- _Dataset content_:
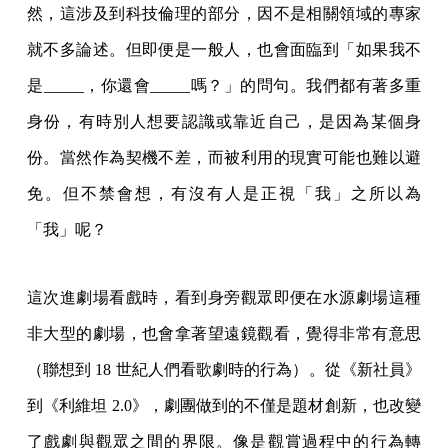
然，這涉及到科技倫理的部分，因不是相關領域的專家
就不多論述。但即便是一般人，也會面臨到「如果我不
是_____，你還會_____嗎？」的問句。我們都有著多重
身份，有時別人想要認識或靠近自己，是因為某個身
份。當然作為契機不差，而被利用的現實可能也難以避
免。但不禁會想，有沒有人是正視「我」之所以為
「我」呢？
這次進劇場看戲時，看到身旁觀眾即便在水源劇場這種
非大型的劇場，也會拿著望遠鏡觀看，覺得非常有意思
（聯想到 18 世紀人們看歌劇時的行為）。從《新社員》
到《利維坦 2.0》，劇團做到的不僅是題材創新，也改變
了戲劇與觀眾之間的界限。像是觀賞過程中的行為轉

- _Work instructions_: Reproduce the final stretch of the data above: every line from the one holding "非大型的劇場，也會拿著望遠鏡觀看，覺得非常有意思" through the end, inclusive, exactly as written and nothing else.

- _Expected answer_:
非大型的劇場，也會拿著望遠鏡觀看，覺得非常有意思
（聯想到 18 世紀人們看歌劇時的行為）。從《新社員》
到《利維坦 2.0》，劇團做到的不僅是題材創新，也改變
了戲劇與觀眾之間的界限。像是觀賞過程中的行為轉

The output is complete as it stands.